We used different weight threshold j to evaluate the entropy of the top edges in each stages,

$${E}_{jt}=-\sum _{i < j,i\in {Q}_{t}}{p}_{it}\,\mathrm{log}\,{p}_{it}$$
(3)

where j threshold occupied percentage were counted as:

$${P}_{jt}=\frac{{E}_{jt}}{{E}_{t}}$$
(4)

It is noteworthy that we merged stage 1 and stage 2 together since we were inclined to observe the differences between early and late stages.

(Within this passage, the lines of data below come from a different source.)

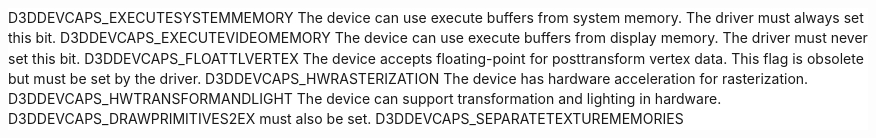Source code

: </td>
</tr>
<tr>
<td>
D3DDEVCAPS_EXECUTESYSTEMMEMORY

</td>
<td>
The device can use execute buffers from system memory. The driver must always set this bit.

</td>
</tr>
<tr>
<td>
D3DDEVCAPS_EXECUTEVIDEOMEMORY

</td>
<td>
The device can use execute buffers from display memory. The driver must never set this bit.

</td>
</tr>
<tr>
<td>
D3DDEVCAPS_FLOATTLVERTEX

</td>
<td>
The device accepts floating-point for posttransform vertex data. This flag is obsolete but must be set by the driver.

</td>
</tr>
<tr>
<td>
D3DDEVCAPS_HWRASTERIZATION

</td>
<td>
The device has hardware acceleration for rasterization.

</td>
</tr>
<tr>
<td>
D3DDEVCAPS_HWTRANSFORMANDLIGHT

</td>
<td>
The device can support transformation and lighting in hardware. D3DDEVCAPS_DRAWPRIMITIVES2EX must also be set.

</td>
</tr>
<tr>
<td>
D3DDEVCAPS_SEPARATETEXTUREMEMORIES
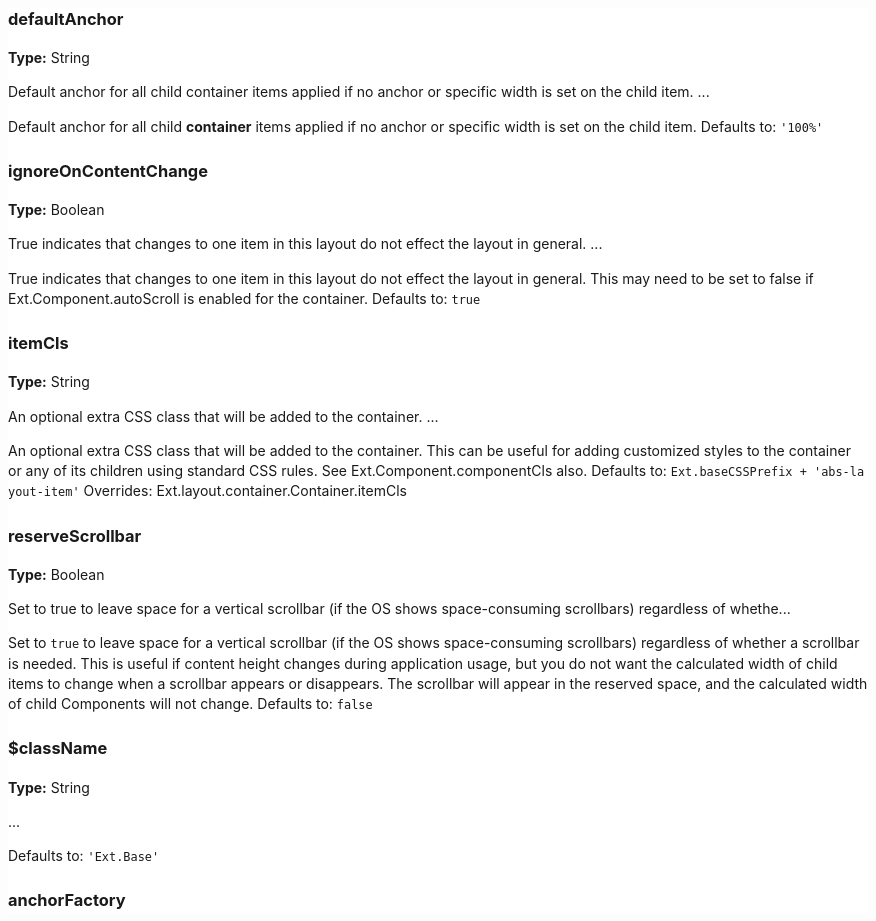 
### defaultAnchor

**Type:** String

Default anchor for all child container items applied if no anchor or specific width is set on the child item. ...

Default anchor for all child **container** items applied if no anchor or specific width is set on the child item. Defaults to: `'100%'`


### ignoreOnContentChange

**Type:** Boolean

True indicates that changes to one item in this layout do not effect the layout in general. ...

True indicates that changes to one item in this layout do not effect the layout in general. This may need to be set to false if Ext.Component.autoScroll is enabled for the container. Defaults to: `true`


### itemCls

**Type:** String

An optional extra CSS class that will be added to the container. ...

An optional extra CSS class that will be added to the container. This can be useful for adding customized styles to the container or any of its children using standard CSS rules. See Ext.Component.componentCls also. Defaults to: `Ext.baseCSSPrefix + 'abs-layout-item'` Overrides: Ext.layout.container.Container.itemCls


### reserveScrollbar

**Type:** Boolean

Set to true to leave space for a vertical scrollbar (if the OS shows space-consuming scrollbars) regardless of whethe...

Set to `true` to leave space for a vertical scrollbar (if the OS shows space-consuming scrollbars) regardless of whether a scrollbar is needed. This is useful if content height changes during application usage, but you do not want the calculated width of child items to change when a scrollbar appears or disappears. The scrollbar will appear in the reserved space, and the calculated width of child Components will not change. Defaults to: `false`


### $className

**Type:** String

...

Defaults to: `'Ext.Base'`


### anchorFactory
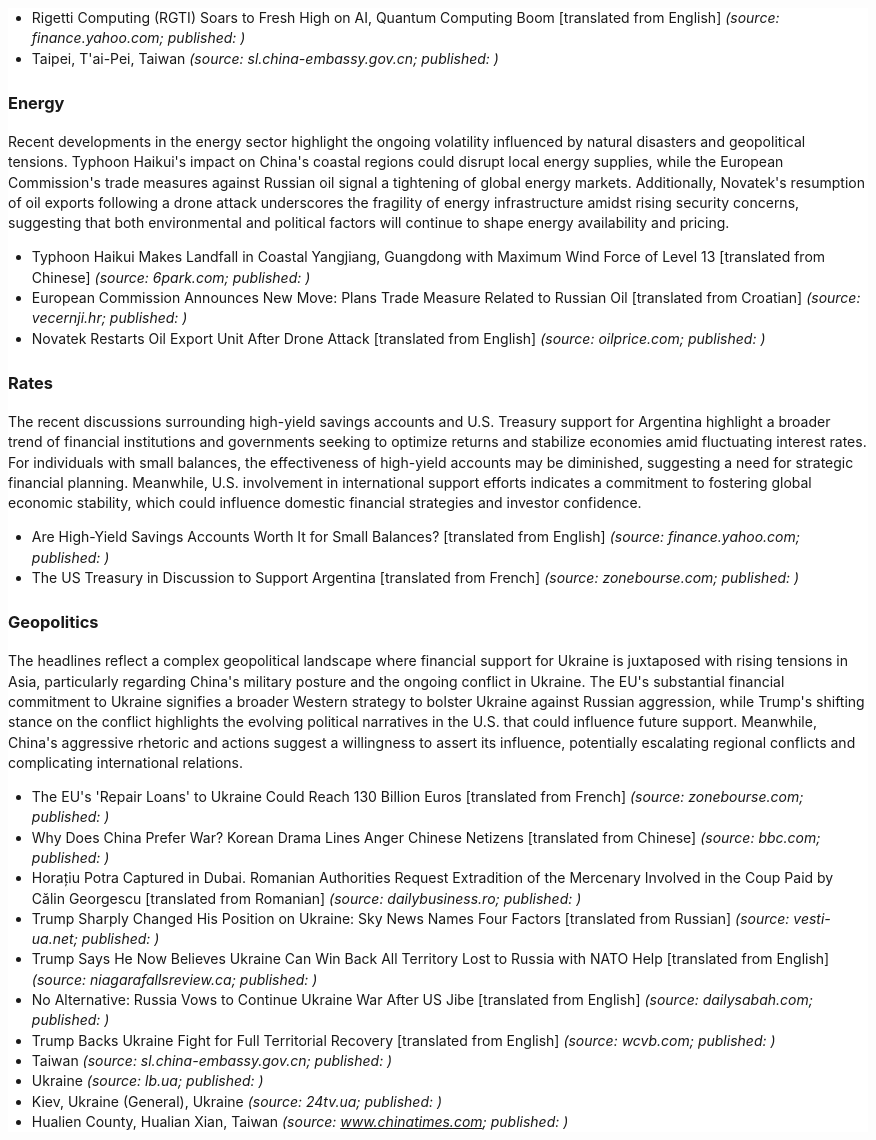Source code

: - Rigetti Computing (RGTI) Soars to Fresh High on AI, Quantum Computing Boom [translated from English]  _(source: finance.yahoo.com; published: )_
- Taipei, T'ai-Pei, Taiwan  _(source: sl.china-embassy.gov.cn; published: )_

### Energy

Recent developments in the energy sector highlight the ongoing volatility influenced by natural disasters and geopolitical tensions. Typhoon Haikui's impact on China's coastal regions could disrupt local energy supplies, while the European Commission's trade measures against Russian oil signal a tightening of global energy markets. Additionally, Novatek's resumption of oil exports following a drone attack underscores the fragility of energy infrastructure amidst rising security concerns, suggesting that both environmental and political factors will continue to shape energy availability and pricing.

- Typhoon Haikui Makes Landfall in Coastal Yangjiang, Guangdong with Maximum Wind Force of Level 13 [translated from Chinese]  _(source: 6park.com; published: )_
- European Commission Announces New Move: Plans Trade Measure Related to Russian Oil [translated from Croatian]  _(source: vecernji.hr; published: )_
- Novatek Restarts Oil Export Unit After Drone Attack [translated from English]  _(source: oilprice.com; published: )_

### Rates

The recent discussions surrounding high-yield savings accounts and U.S. Treasury support for Argentina highlight a broader trend of financial institutions and governments seeking to optimize returns and stabilize economies amid fluctuating interest rates. For individuals with small balances, the effectiveness of high-yield accounts may be diminished, suggesting a need for strategic financial planning. Meanwhile, U.S. involvement in international support efforts indicates a commitment to fostering global economic stability, which could influence domestic financial strategies and investor confidence.

- Are High-Yield Savings Accounts Worth It for Small Balances? [translated from English]  _(source: finance.yahoo.com; published: )_
- The US Treasury in Discussion to Support Argentina [translated from French]  _(source: zonebourse.com; published: )_

### Geopolitics

The headlines reflect a complex geopolitical landscape where financial support for Ukraine is juxtaposed with rising tensions in Asia, particularly regarding China's military posture and the ongoing conflict in Ukraine. The EU's substantial financial commitment to Ukraine signifies a broader Western strategy to bolster Ukraine against Russian aggression, while Trump's shifting stance on the conflict highlights the evolving political narratives in the U.S. that could influence future support. Meanwhile, China's aggressive rhetoric and actions suggest a willingness to assert its influence, potentially escalating regional conflicts and complicating international relations.

- The EU's 'Repair Loans' to Ukraine Could Reach 130 Billion Euros [translated from French]  _(source: zonebourse.com; published: )_
- Why Does China Prefer War? Korean Drama Lines Anger Chinese Netizens [translated from Chinese]  _(source: bbc.com; published: )_
- Horațiu Potra Captured in Dubai. Romanian Authorities Request Extradition of the Mercenary Involved in the Coup Paid by Călin Georgescu [translated from Romanian]  _(source: dailybusiness.ro; published: )_
- Trump Sharply Changed His Position on Ukraine: Sky News Names Four Factors [translated from Russian]  _(source: vesti-ua.net; published: )_
- Trump Says He Now Believes Ukraine Can Win Back All Territory Lost to Russia with NATO Help [translated from English]  _(source: niagarafallsreview.ca; published: )_
- No Alternative: Russia Vows to Continue Ukraine War After US Jibe [translated from English]  _(source: dailysabah.com; published: )_
- Trump Backs Ukraine Fight for Full Territorial Recovery [translated from English]  _(source: wcvb.com; published: )_
- Taiwan  _(source: sl.china-embassy.gov.cn; published: )_
- Ukraine  _(source: lb.ua; published: )_
- Kiev, Ukraine (General), Ukraine  _(source: 24tv.ua; published: )_
- Hualien County, Hualian Xian, Taiwan  _(source: www.chinatimes.com; published: )_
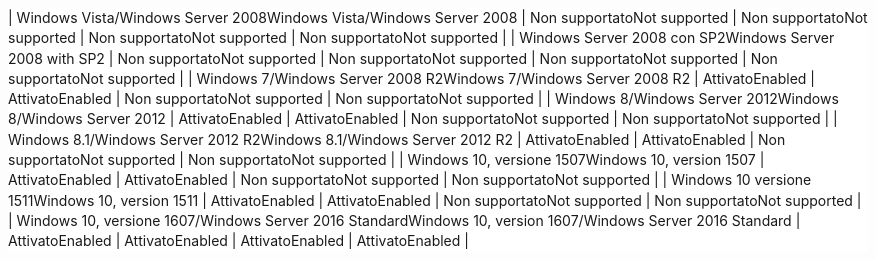 | <span data-ttu-id="26433-280">Windows Vista/Windows Server 2008</span><span class="sxs-lookup"><span data-stu-id="26433-280">Windows Vista/Windows Server 2008</span></span>                     | <span data-ttu-id="26433-281">Non supportato</span><span class="sxs-lookup"><span data-stu-id="26433-281">Not supported</span></span>   | <span data-ttu-id="26433-282">Non supportato</span><span class="sxs-lookup"><span data-stu-id="26433-282">Not supported</span></span>   | <span data-ttu-id="26433-283">Non supportato</span><span class="sxs-lookup"><span data-stu-id="26433-283">Not supported</span></span>   | <span data-ttu-id="26433-284">Non supportato</span><span class="sxs-lookup"><span data-stu-id="26433-284">Not supported</span></span>   |
| <span data-ttu-id="26433-285">Windows Server 2008 con SP2</span><span class="sxs-lookup"><span data-stu-id="26433-285">Windows Server 2008 with SP2</span></span>                          | <span data-ttu-id="26433-286">Non supportato</span><span class="sxs-lookup"><span data-stu-id="26433-286">Not supported</span></span>   | <span data-ttu-id="26433-287">Non supportato</span><span class="sxs-lookup"><span data-stu-id="26433-287">Not supported</span></span>   | <span data-ttu-id="26433-288">Non supportato</span><span class="sxs-lookup"><span data-stu-id="26433-288">Not supported</span></span>   | <span data-ttu-id="26433-289">Non supportato</span><span class="sxs-lookup"><span data-stu-id="26433-289">Not supported</span></span>   |
| <span data-ttu-id="26433-290">Windows 7/Windows Server 2008 R2</span><span class="sxs-lookup"><span data-stu-id="26433-290">Windows 7/Windows Server 2008 R2</span></span>                      | <span data-ttu-id="26433-291">Attivato</span><span class="sxs-lookup"><span data-stu-id="26433-291">Enabled</span></span>         | <span data-ttu-id="26433-292">Attivato</span><span class="sxs-lookup"><span data-stu-id="26433-292">Enabled</span></span>         | <span data-ttu-id="26433-293">Non supportato</span><span class="sxs-lookup"><span data-stu-id="26433-293">Not supported</span></span>   | <span data-ttu-id="26433-294">Non supportato</span><span class="sxs-lookup"><span data-stu-id="26433-294">Not supported</span></span>   |
| <span data-ttu-id="26433-295">Windows 8/Windows Server 2012</span><span class="sxs-lookup"><span data-stu-id="26433-295">Windows 8/Windows Server 2012</span></span>                         | <span data-ttu-id="26433-296">Attivato</span><span class="sxs-lookup"><span data-stu-id="26433-296">Enabled</span></span>         | <span data-ttu-id="26433-297">Attivato</span><span class="sxs-lookup"><span data-stu-id="26433-297">Enabled</span></span>         | <span data-ttu-id="26433-298">Non supportato</span><span class="sxs-lookup"><span data-stu-id="26433-298">Not supported</span></span>   | <span data-ttu-id="26433-299">Non supportato</span><span class="sxs-lookup"><span data-stu-id="26433-299">Not supported</span></span>   |
| <span data-ttu-id="26433-300">Windows 8.1/Windows Server 2012 R2</span><span class="sxs-lookup"><span data-stu-id="26433-300">Windows 8.1/Windows Server 2012 R2</span></span>                    | <span data-ttu-id="26433-301">Attivato</span><span class="sxs-lookup"><span data-stu-id="26433-301">Enabled</span></span>         | <span data-ttu-id="26433-302">Attivato</span><span class="sxs-lookup"><span data-stu-id="26433-302">Enabled</span></span>         | <span data-ttu-id="26433-303">Non supportato</span><span class="sxs-lookup"><span data-stu-id="26433-303">Not supported</span></span>   | <span data-ttu-id="26433-304">Non supportato</span><span class="sxs-lookup"><span data-stu-id="26433-304">Not supported</span></span>   |
| <span data-ttu-id="26433-305">Windows 10, versione 1507</span><span class="sxs-lookup"><span data-stu-id="26433-305">Windows 10, version 1507</span></span>                              | <span data-ttu-id="26433-306">Attivato</span><span class="sxs-lookup"><span data-stu-id="26433-306">Enabled</span></span>         | <span data-ttu-id="26433-307">Attivato</span><span class="sxs-lookup"><span data-stu-id="26433-307">Enabled</span></span>         | <span data-ttu-id="26433-308">Non supportato</span><span class="sxs-lookup"><span data-stu-id="26433-308">Not supported</span></span>   | <span data-ttu-id="26433-309">Non supportato</span><span class="sxs-lookup"><span data-stu-id="26433-309">Not supported</span></span>   |
| <span data-ttu-id="26433-310">Windows 10 versione 1511</span><span class="sxs-lookup"><span data-stu-id="26433-310">Windows 10, version 1511</span></span>                              | <span data-ttu-id="26433-311">Attivato</span><span class="sxs-lookup"><span data-stu-id="26433-311">Enabled</span></span>         | <span data-ttu-id="26433-312">Attivato</span><span class="sxs-lookup"><span data-stu-id="26433-312">Enabled</span></span>         | <span data-ttu-id="26433-313">Non supportato</span><span class="sxs-lookup"><span data-stu-id="26433-313">Not supported</span></span>   | <span data-ttu-id="26433-314">Non supportato</span><span class="sxs-lookup"><span data-stu-id="26433-314">Not supported</span></span>   |
| <span data-ttu-id="26433-315">Windows 10, versione 1607/Windows Server 2016 Standard</span><span class="sxs-lookup"><span data-stu-id="26433-315">Windows 10, version 1607/Windows Server 2016 Standard</span></span> | <span data-ttu-id="26433-316">Attivato</span><span class="sxs-lookup"><span data-stu-id="26433-316">Enabled</span></span>         | <span data-ttu-id="26433-317">Attivato</span><span class="sxs-lookup"><span data-stu-id="26433-317">Enabled</span></span>         | <span data-ttu-id="26433-318">Attivato</span><span class="sxs-lookup"><span data-stu-id="26433-318">Enabled</span></span>         | <span data-ttu-id="26433-319">Attivato</span><span class="sxs-lookup"><span data-stu-id="26433-319">Enabled</span></span>         |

$${f}_{i(1+2)}=\frac{{f}_{i1}+{f}_{i2}}{2}$$
(5)

Survival analysis and function enrichment

Survival time used in this paper was the time to death or censor event (patients still alive or lost follow-up at the end of the study). Single factor and multifactor survival analyses were performed using log-rank method37 and cox model with Breslow38 score, respectively. Survival curve was generated by Kaplan-Meier estimator and plotted by R package “survminer”39. WEB-based GEne SeT AnaLysis Toolkit40,41 were used for function enrichment with parameters set as Bonferroni, p < 0.05.